[Opening Excerpted records section]

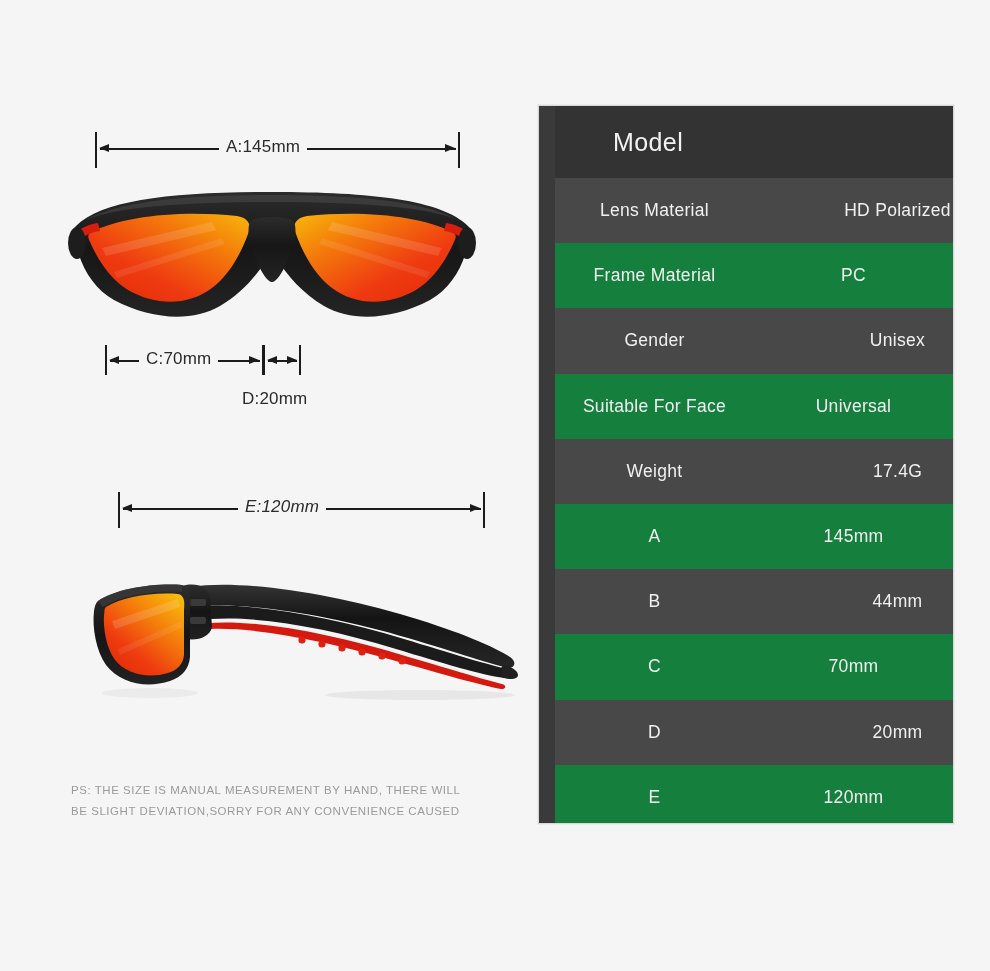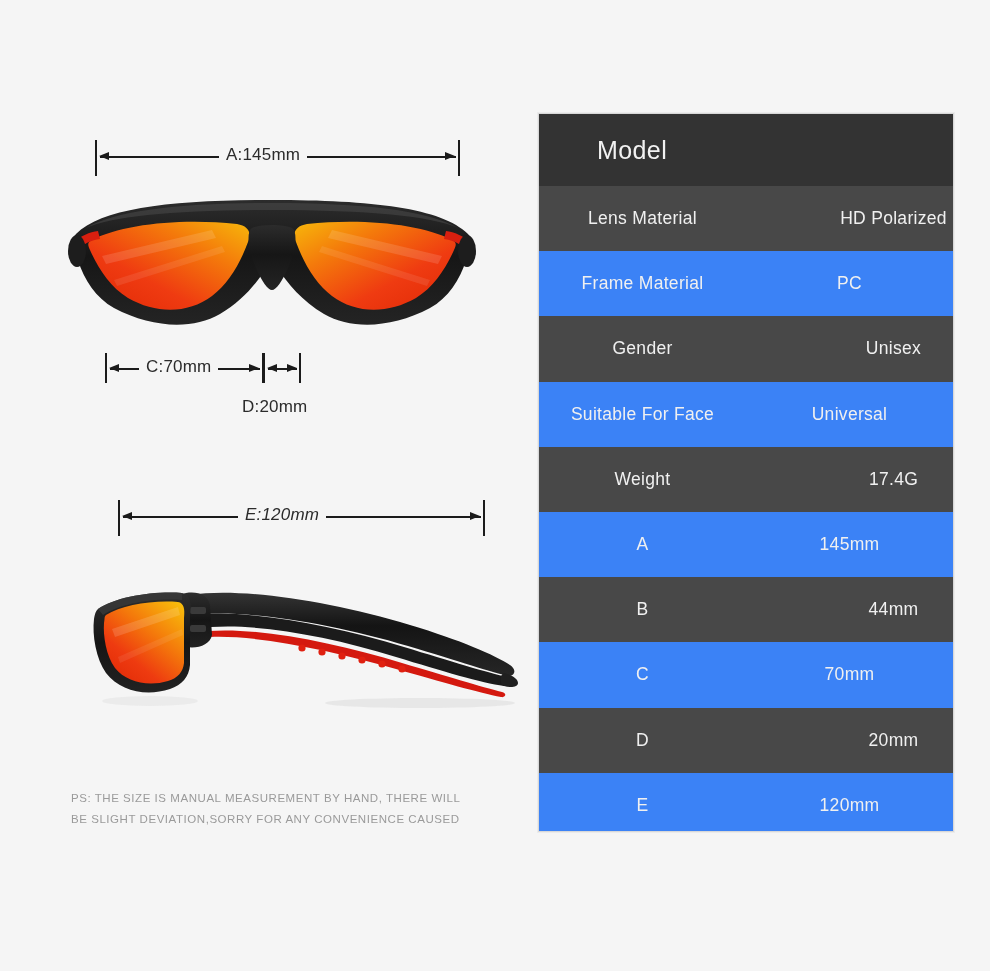"A:145mm" .stage { top: 8px -> 0 }
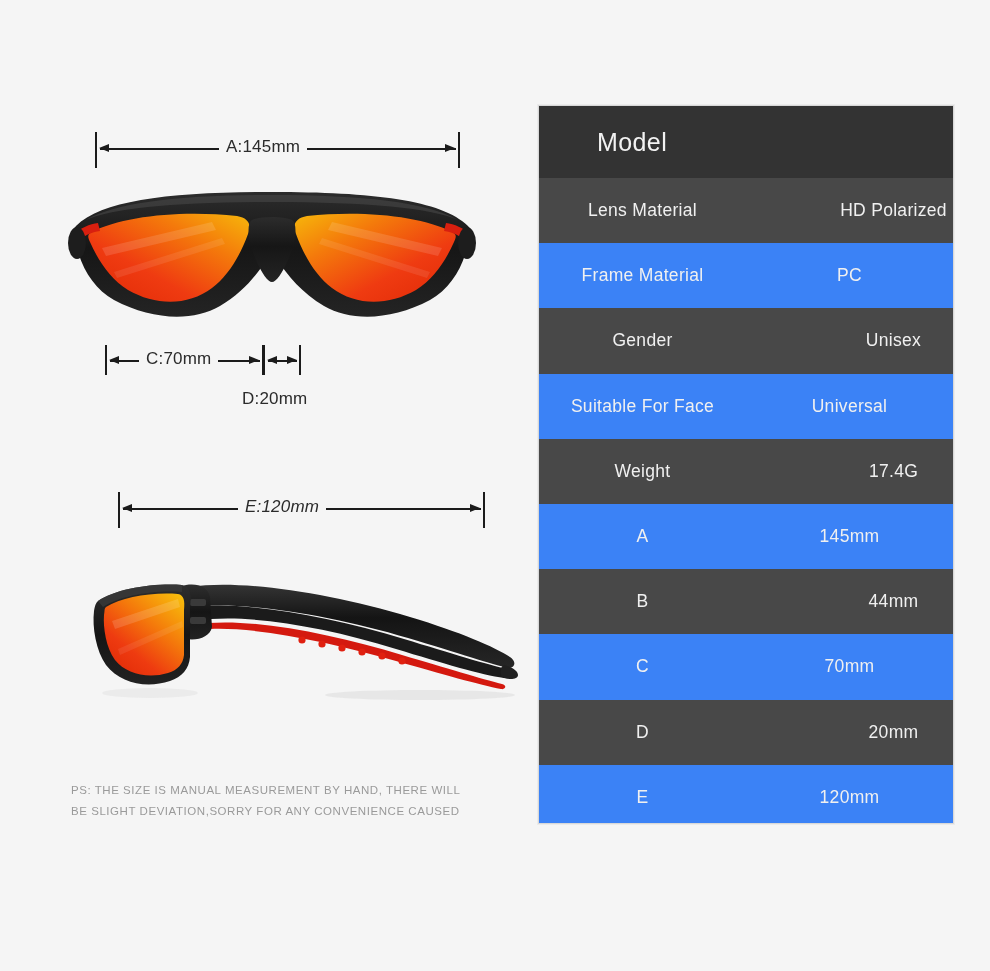"Model" .spec-row { margin-left: none -> 16px }
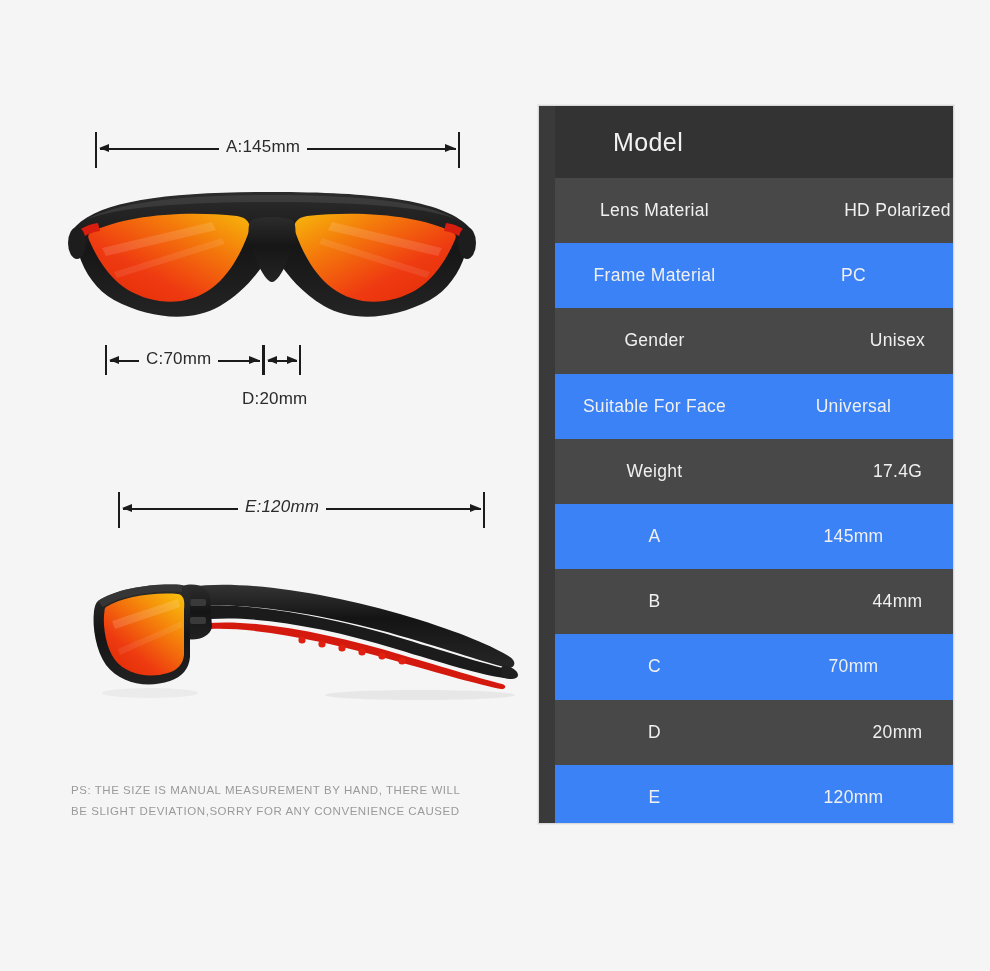"Frame Material" .spec-row.dark { background: #3b82f6 -> #15803d }
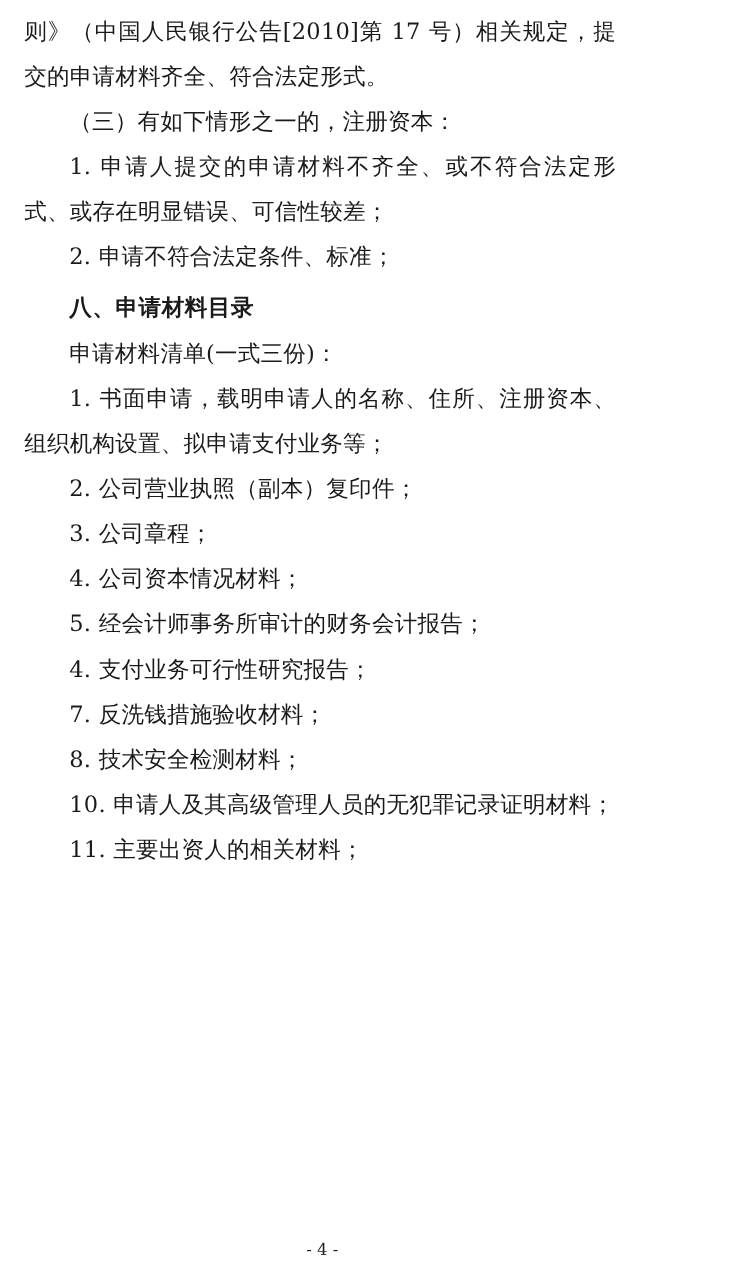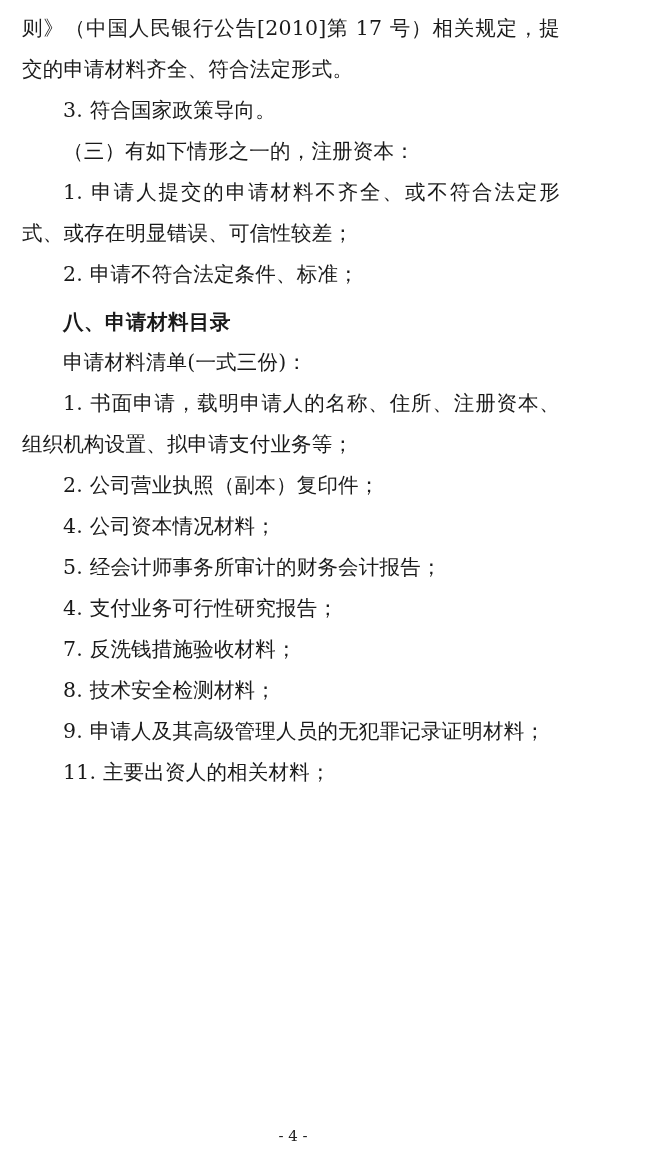"3. 符合国家政策导向。" p.para { html: <p>3. 符合国家政策导向。</p> -> none }
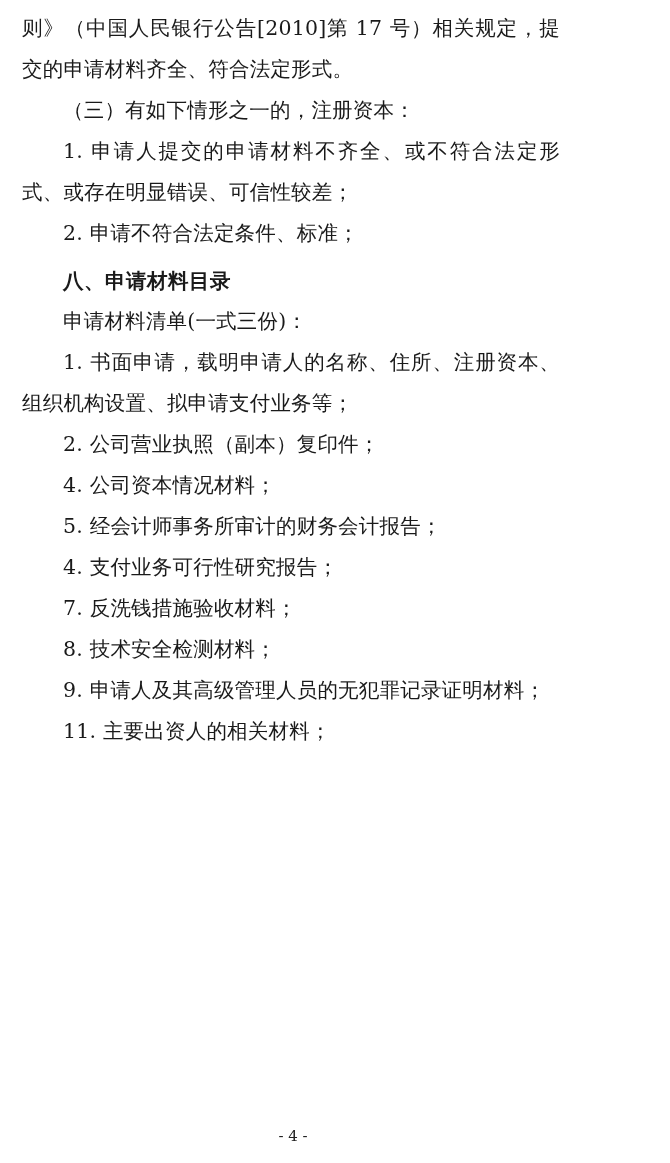"八、申请材料目录" .heading { font-family: Liberation Sans, sans-serif -> Liberation Serif, serif }
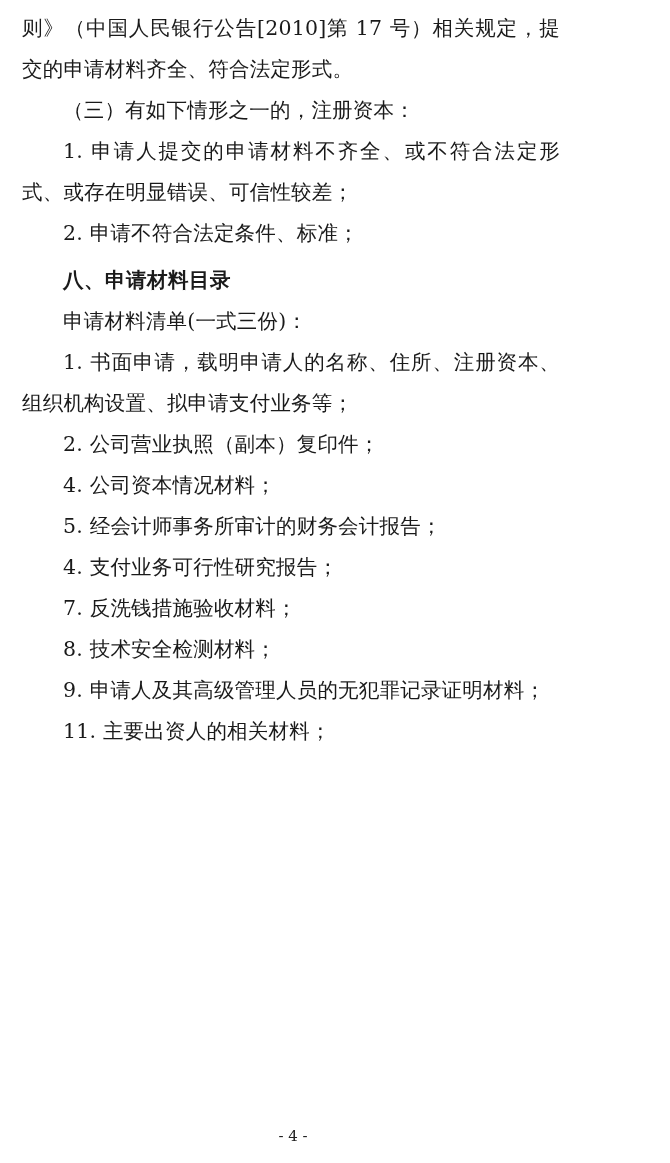"3. 公司章程；" p.para { html: none -> <p>3. 公司章程；</p> }
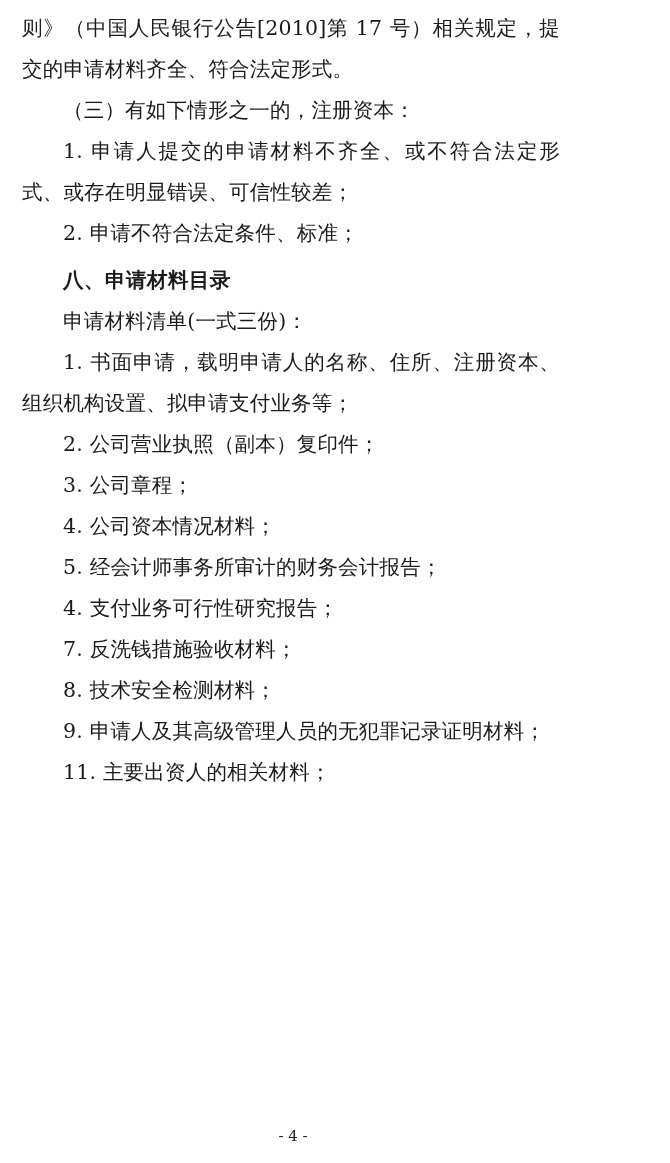"9. 申请人及其高级管理人员的无犯罪记录证明材料；" p.para { text: 9 -> 10 }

[Closing Excerpted records section]

■ Exercise objective ■
The entries above must be output exactly, with every image left out.

■ Finished task ■
"A:145mm" .stage { top: 8px -> 0 }
"Model" .spec-row { margin-left: none -> 16px }
"Frame Material" .spec-row.dark { background: #3b82f6 -> #15803d }
"3. 符合国家政策导向。" p.para { html: <p>3. 符合国家政策导向。</p> -> none }
"八、申请材料目录" .heading { font-family: Liberation Sans, sans-serif -> Liberation Serif, serif }
"3. 公司章程；" p.para { html: none -> <p>3. 公司章程；</p> }
"9. 申请人及其高级管理人员的无犯罪记录证明材料；" p.para { text: 9 -> 10 }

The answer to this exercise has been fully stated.